Sunday, November 21, 2010

Man and Angels in Pico's Oration

little lower than the angels

God bestowed seeds pregnant with all possibilities, the germs of every form of life. Whichever of these a man shall cultivate, the same will mature and bear fruit in him...if rational, he will reveal himself a heavenly being; if intellectual, he will be an angel and the son of God.

even the esoteric theology of the Hebrews at times transforms the holy Enoch into that angel of divinity which is sometimes called malakh-ha-shekhinah and at other times transforms other personages into divinities of other names

Moses loved the Lord Whom he saw and, as a judge, he administered to the people the things that he earlier saw on the mountain as a contemplator.
Hence the Cherub, located in the middle position, prepares us for the Seraphic fire and likewise illuminates us for the judgment of the Thrones.
This is the bond of the First Minds, the order of Pallas, the guardian of contemplative philosophy. First we must emulate him, thirst after him and to the same degree understand him in order that we may be raised to the heights of love and descend well taught and prepared to the duties of action.
And so it is valuable, if our life is to be modeled on the example of the Cherubs' life, to have before our eyes an idea of what their life is and what it is like, what their actions are and what works are theirs.
Because we, who are flesh and know only earthly things, are not permitted to follow their model of our own accord, let us consult the ancient Fathers for they, to whom these things were common and well known, can provide us with certain and abundant evidence of its nature.

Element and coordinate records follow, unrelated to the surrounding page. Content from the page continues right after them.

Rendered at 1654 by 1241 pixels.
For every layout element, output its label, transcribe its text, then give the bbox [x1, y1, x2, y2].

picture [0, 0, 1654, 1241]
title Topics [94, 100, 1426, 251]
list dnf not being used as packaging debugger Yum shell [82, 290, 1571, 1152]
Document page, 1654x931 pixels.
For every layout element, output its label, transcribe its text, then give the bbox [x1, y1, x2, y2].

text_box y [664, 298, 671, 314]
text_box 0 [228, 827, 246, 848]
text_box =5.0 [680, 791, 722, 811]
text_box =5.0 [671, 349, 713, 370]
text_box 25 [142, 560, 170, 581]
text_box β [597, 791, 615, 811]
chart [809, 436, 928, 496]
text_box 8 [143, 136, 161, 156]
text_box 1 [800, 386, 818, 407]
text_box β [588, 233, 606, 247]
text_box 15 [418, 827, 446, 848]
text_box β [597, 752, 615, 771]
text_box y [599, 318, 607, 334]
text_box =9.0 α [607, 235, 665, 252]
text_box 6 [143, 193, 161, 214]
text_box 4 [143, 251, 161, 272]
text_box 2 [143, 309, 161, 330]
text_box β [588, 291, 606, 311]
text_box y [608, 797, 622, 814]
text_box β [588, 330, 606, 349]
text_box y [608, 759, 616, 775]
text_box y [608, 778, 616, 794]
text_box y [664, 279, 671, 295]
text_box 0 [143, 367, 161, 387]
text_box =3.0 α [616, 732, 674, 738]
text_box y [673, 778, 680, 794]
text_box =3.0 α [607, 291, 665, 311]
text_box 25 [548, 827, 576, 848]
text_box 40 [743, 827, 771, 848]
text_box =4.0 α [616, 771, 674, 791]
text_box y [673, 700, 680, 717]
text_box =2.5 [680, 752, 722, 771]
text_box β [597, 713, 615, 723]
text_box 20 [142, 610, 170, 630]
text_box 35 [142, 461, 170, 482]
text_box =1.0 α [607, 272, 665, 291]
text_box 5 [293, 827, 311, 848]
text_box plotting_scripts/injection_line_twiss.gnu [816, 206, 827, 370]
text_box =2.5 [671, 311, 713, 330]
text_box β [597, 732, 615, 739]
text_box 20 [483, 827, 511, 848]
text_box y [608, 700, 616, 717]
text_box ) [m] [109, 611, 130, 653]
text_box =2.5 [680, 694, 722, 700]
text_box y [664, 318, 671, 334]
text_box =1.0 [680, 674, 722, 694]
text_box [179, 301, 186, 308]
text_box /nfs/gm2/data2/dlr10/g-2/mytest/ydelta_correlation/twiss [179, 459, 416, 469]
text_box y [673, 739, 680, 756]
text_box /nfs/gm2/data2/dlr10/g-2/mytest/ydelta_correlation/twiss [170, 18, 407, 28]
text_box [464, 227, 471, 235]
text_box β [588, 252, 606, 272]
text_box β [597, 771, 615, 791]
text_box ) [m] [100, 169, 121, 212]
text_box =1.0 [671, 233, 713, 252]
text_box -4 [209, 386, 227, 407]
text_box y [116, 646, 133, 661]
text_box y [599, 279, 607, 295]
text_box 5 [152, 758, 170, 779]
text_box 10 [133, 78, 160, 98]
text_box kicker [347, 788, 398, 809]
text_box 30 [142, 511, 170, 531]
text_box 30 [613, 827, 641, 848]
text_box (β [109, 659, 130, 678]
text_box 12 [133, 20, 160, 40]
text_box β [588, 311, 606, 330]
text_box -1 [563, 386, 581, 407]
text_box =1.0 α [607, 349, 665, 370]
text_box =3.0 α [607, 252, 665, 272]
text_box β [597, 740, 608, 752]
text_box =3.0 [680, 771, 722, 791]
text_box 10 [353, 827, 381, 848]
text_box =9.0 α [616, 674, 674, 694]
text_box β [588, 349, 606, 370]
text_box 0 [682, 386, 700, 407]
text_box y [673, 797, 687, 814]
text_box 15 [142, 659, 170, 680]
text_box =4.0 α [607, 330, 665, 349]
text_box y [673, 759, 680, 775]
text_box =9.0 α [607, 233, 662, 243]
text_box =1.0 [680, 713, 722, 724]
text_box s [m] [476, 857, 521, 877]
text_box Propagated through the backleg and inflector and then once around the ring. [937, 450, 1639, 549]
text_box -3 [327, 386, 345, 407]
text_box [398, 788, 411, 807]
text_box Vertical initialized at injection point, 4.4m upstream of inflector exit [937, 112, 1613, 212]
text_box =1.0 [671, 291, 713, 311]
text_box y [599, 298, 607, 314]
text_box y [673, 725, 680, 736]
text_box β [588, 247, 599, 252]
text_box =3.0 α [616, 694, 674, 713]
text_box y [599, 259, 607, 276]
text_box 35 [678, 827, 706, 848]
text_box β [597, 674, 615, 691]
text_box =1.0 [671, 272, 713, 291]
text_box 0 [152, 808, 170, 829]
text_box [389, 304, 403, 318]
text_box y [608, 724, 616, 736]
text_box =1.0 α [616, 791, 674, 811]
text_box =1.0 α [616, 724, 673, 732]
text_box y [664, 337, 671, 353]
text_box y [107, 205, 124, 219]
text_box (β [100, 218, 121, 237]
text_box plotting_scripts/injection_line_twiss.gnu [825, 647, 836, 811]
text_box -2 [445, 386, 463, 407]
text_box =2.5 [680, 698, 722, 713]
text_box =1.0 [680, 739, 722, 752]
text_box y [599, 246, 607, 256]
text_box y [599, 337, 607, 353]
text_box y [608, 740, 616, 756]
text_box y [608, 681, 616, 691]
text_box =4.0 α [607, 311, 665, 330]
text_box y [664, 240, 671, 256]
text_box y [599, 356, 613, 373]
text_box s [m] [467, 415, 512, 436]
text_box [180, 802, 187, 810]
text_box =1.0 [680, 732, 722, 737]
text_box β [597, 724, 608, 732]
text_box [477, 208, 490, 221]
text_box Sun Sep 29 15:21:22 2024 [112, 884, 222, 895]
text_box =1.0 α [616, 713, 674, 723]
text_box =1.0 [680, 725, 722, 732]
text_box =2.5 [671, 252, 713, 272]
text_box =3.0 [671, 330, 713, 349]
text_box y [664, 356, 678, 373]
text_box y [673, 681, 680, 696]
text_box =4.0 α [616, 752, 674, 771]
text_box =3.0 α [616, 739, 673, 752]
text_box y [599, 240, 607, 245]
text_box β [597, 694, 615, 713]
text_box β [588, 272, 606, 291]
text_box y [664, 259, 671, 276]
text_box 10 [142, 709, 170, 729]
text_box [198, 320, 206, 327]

Let us ask the Apostle Paul, that vessel of election, in what activity he saw the armies of the Cherubim engaged when he was rapt into the third heaven. He will answer, according to the interpretation of Dionysius, that he saw them first being purified, then illuminated, and finally made perfect. We, therefore, imitating the life of the Cherubim here on earth, by refraining the impulses of our passions through moral science, by dissipating the darkness of reason by dialectic --- thus washing away, so to speak, the filth of ignorance and vice --- may likewise purify our souls, so that the passions may never run rampant, nor reason, lacking restraint, range beyond its natural limits. Then may we suffuse our purified souls with the light of natural philosophy, bringing it to final perfection by the knowledge of divine things.

Let us also cite Moses himself, who is but little removed from the living well-spring of the most holy and ineffable understanding by whose nectar the angels are inebriated.

If, by moral philosophy, the power of our passions shall have been restrained ... raised to the most eminent height of theology, ... we shall become the winged lovers of theology... smitten by the ineffable love as by a sting, and, like the Seraphim, filled with the godhead, we shall be, no longer ourselves, but the very One who made us.

Once we, inspired by the Cherubic spirit, have reached this point through the art of speaking or of reasoning, that is, philosophizing according to the grades of Nature, penetrating the whole from the center to the center, we will then descend, dashing the one into many with Titanic force like Osiris, and ascend, drawing together with Apollonian force the many into one like Osiris' limbs6 until at last, resting in the bosom of the Father Who is at the top of the ladder, we will be made perfect in theological bliss.

For we, raised to her most eminent height... roused by ineffable love as if by a sting, and borne outside ourselves like burning Seraphim, filled with the godhead, we shall be no longer ourselves, but He Himself Who made us.

These are the books of cabalistic wisdom. In these books, as Esdras unmistakably states, resides the springs of understanding, that is, the ineffable theology of the supersubstantial deity; the fountain of wisdom, that is, the precise metaphysical doctrine concerning intelligible and angelic forms; and the stream of wisdom, that is, the best established philosophy concerning nature.